The other colors we've selected are TEMPURA, CUMIN, and we lovingly refer to the color our contractor sprayed every wall as MILKSHAKE or VANILLA. He, in fact, is referred to as Mr. Vanilla. So now our house is the HOUSE OF EDIBLES and despite the fact that we've chosen two other colors (Brownstone and Melodic), I feel compelled to keep choosing colors that have exotic edible names.



The last corners of CAFE LATTE...thank god for roller extensions! When did my hair get so gray?

Thursday, June 22, 2006

The organics of gift giving

At the end of every school year, Ann and I compare our "thank you" gifts from our students. When I taught public school the comparison looked like this:

Ann
REI Dome Tent
$250 Pottery Barn gift certificate
$100 Bookstore gift certificate
New Overhead projector
$150 gift certificate to Wild Ginger

Gretchen
Scented candle
"Best Teacher" coffee mug
Hershey's Chocolate Bar
Hershey's Chocolate with almonds
Scented Candle set

While Ann teaches at a public school, she teaches in the gifted program, which caters to the wealthiest families despite the school's attempts to attract a more diverse population.

Now that I teach in a private school the comparison on my side has changed a bit. This year I received $100 gift certificate to REI, a fountain pen with my initials on it, a basketball (we play every recess, so it was a great gift), a $25 gift certificate to Starbuck's, and 3 scented candles, though they were purchased not at the local drugstore, but at Pottery Barn and Crate and Barrel.

The best gift, though, was 6 summer orders of organic fruit delivered right to my door every 2 weeks. We received the first delivery yesterday afternoon. A fruit box filled with plums, necatrines, peaches, a mango, strawberries, and bananas sat on the front step when we arrived home. We made a fruit salad for dinner that I ate again for breakfast. If we want, we can go online and change the order to fruits and vegetables, or just vegetables. The delivery comes with recipe ideas and information on how to live more organically...driving your car less, composting, and ways to recycle.



The family who gave me the gift also gave me a huge package of environmentally friendly toilet paper and tissues as well as a roll of duct tape.

Practical. Useful. Perfect.

____

▸ YOUR TASKS:
1 > In the gift-giving post, change "fruit salad" to "fruit smoothie" and give the stretch from "The best gift, though, was" through "ways to recycle." with that change.
2 > Write a continuation of the post about teachers' end-of-year gifts that picks up after its final line.
The items are not needed for this work.

[Collection entries]

____

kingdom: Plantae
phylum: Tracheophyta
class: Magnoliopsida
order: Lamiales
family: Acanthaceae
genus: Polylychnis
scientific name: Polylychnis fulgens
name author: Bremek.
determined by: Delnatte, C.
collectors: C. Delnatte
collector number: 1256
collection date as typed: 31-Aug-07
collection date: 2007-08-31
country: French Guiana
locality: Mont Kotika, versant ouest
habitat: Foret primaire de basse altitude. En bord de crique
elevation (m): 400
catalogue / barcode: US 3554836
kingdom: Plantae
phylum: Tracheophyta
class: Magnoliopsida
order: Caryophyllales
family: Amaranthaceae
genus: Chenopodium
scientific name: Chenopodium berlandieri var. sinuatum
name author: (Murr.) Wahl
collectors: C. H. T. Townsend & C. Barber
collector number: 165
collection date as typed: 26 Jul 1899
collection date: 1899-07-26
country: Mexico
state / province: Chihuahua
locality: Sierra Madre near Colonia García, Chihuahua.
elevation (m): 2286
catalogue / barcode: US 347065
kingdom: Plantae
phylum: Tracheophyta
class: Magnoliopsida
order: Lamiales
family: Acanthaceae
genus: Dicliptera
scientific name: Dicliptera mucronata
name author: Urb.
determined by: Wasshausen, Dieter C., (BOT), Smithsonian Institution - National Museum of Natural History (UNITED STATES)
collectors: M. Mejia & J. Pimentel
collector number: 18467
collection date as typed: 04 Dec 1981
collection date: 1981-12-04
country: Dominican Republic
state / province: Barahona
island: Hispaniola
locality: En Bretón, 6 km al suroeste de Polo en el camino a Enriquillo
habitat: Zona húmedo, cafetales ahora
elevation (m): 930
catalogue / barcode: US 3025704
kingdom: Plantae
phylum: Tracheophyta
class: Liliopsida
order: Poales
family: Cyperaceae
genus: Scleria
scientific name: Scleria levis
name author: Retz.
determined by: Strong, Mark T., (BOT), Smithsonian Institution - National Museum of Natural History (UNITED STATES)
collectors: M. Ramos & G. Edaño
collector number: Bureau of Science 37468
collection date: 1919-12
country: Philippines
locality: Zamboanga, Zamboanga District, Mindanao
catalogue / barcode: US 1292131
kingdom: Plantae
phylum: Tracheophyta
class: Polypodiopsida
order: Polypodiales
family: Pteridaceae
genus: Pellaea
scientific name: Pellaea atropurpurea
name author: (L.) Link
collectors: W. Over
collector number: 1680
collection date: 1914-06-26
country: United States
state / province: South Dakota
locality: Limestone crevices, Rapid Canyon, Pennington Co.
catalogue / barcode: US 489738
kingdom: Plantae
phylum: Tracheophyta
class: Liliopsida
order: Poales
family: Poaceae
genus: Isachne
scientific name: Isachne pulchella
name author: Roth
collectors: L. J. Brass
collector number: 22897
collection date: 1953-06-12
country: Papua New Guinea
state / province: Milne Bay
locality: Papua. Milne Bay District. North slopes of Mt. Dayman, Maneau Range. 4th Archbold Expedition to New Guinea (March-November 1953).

____

▸ ANSWERS TO EACH TASK:
1 >
The best gift, though, was 6 summer orders of organic fruit delivered right to my door every 2 weeks. We received the first delivery yesterday afternoon. A fruit box filled with plums, necatrines, peaches, a mango, strawberries, and bananas sat on the front step when we arrived home. We made a fruit smoothie for dinner that I ate again for breakfast. If we want, we can go online and change the order to fruits and vegetables, or just vegetables. The delivery comes with recipe ideas and information on how to live more organically...driving your car less, composting, and ways to recycle.

2 >
Of course, after eating all that fruit, I know what the TP is for...

Still, I find the act of gift-giving at the end of the year an interesting case study in the sociology of schools and the psychology of my students and their families.

For instance, there are students who I know have very little money (especially after the whopping tuition costs, scholarship or not) and give these amazing gifts...gift certificates mostly, but still they are for sizeable amounts of money...money I know the families don't have.

Then, there are students who don't give any gifts...not even a card. That's fine with me. I don't count the days to the end of the school year because I know gifts will arrive, but I do find it curious WHICH students don't give anything, even a kind word.

One such student is a girl we weren't certain would stay at our school. After insisting that the girl be tested for a learning disability, the results came to us at the end of the year. Where I assumed something like asperger's, the results diagnosed a new "processing challenge" that I can't even remember the name of...which actually sounded a lot like asperger's. The result is that the student struggles (mightly) with any abstract thinking, preferring linear, patterned work like worksheets, memorization, or single-answer questions. While we do some work with memorizing, we rarely handout worksheets or short-answer, chapter driven assignments. Needless to stay, the student struggled throughout the year. Despite our multiple offers to help her after school during Homework Center, she rarely asked for help, rarely stayed after school, and never used a tutor to help her with her assignments.

The mother was hostile, angry, and distant from the beginning of the year and with our request for testing, never really did warm up to us until the very end of the year when we insisted on a meeting to discuss whether or not our school was the best school for her daughter.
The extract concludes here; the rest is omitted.